The effect of silver on the optical, spectral-luminescent, and crystallization properties of bromide photo-thermo-refractive glasses

Abstract

The effect of silver on the optical, spectral-luminescent, and crystallization properties of bromide photo-thermo-refractive glasses is studied. Multicomponent photosensitive glasses of the Na2O–ZnO–Al2O3–SiO2 system with photosensitizing agents (cerium, antimony, silver) and halogenides (fluorine and bromine) are synthesized. Ultraviolet irradiation and thermal treatment below the glass-transition temperature of the glasses cause the formation of silver molecular clusters, which exhibit luminescence in the visible and infrared regions. UV irradiation and thermal treatment of glasses above the glass-transition temperature lead to the growth of silver nanoparticles with plasmon resonance peak in the region of 420 nm. Further thermal treatment of glasses above the glass-transition temperature shifts the plasmon-resonance maximum by 70 nm to longer wavelengths, which is related to the growth of a crystalline shell consisting of mixed silver and sodium bromides on nanoparticles. This formation of a crystalline phase on colloidal centers results in a local increase in the refractive index of the irradiated region by +Δn ~ 900 ppm compared to the nonirradiated region.

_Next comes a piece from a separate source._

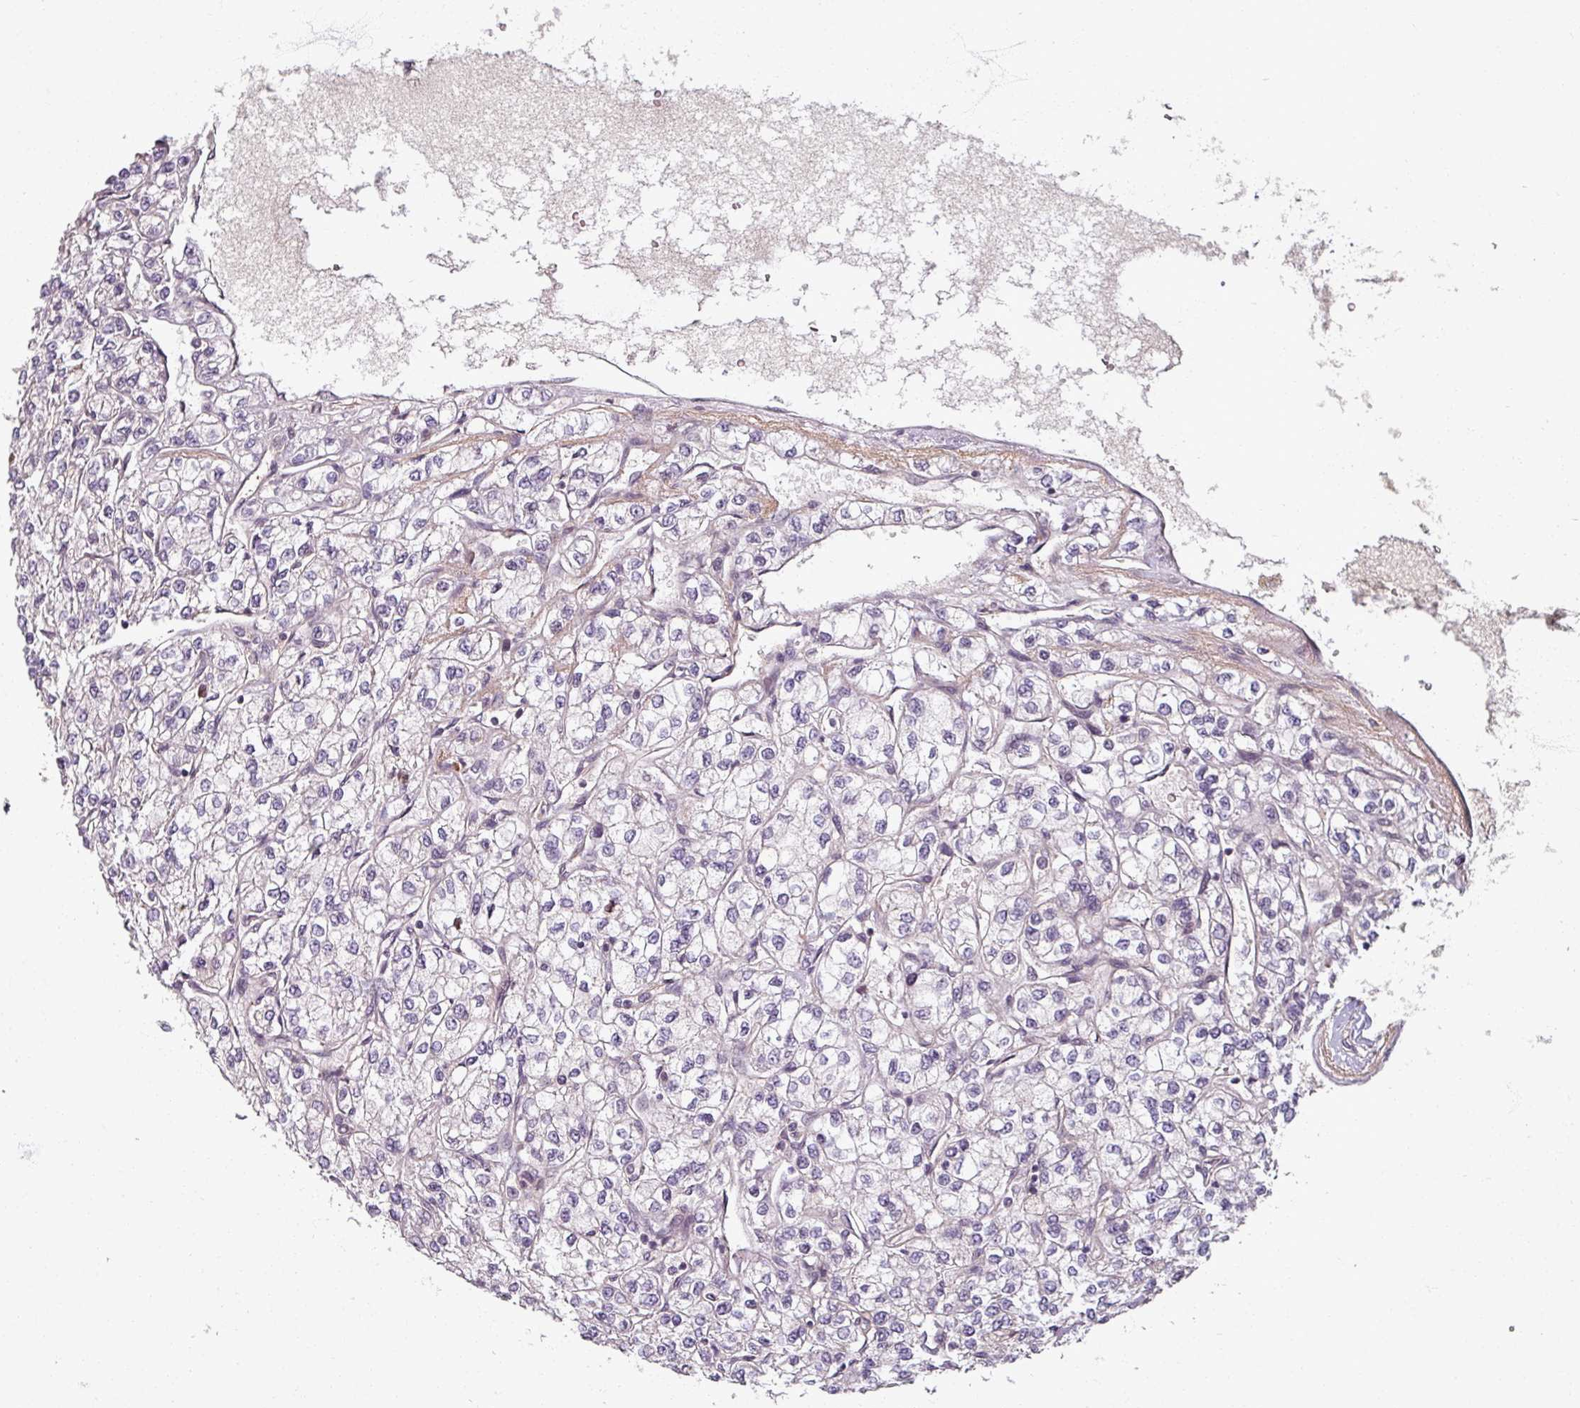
{"staining": {"intensity": "negative", "quantity": "none", "location": "none"}, "tissue": "renal cancer", "cell_type": "Tumor cells", "image_type": "cancer", "snomed": [{"axis": "morphology", "description": "Adenocarcinoma, NOS"}, {"axis": "topography", "description": "Kidney"}], "caption": "IHC photomicrograph of human renal cancer stained for a protein (brown), which reveals no staining in tumor cells. (DAB (3,3'-diaminobenzidine) immunohistochemistry (IHC) with hematoxylin counter stain).", "gene": "POLR2G", "patient": {"sex": "male", "age": 80}}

Photo-thermo-refractive glasses with increased silver concentration are promising photosensitive materials for creating holographic optical elements and devices for line narrowing and stabilizing filters, spectral beam combiners, and filters for increasing the spectral brightness of laser diodes. A positive change in the refractive index of Photo-thermo-refractive glasses provides the possibility of recording in them 3D waveguide and integrated-optical structures.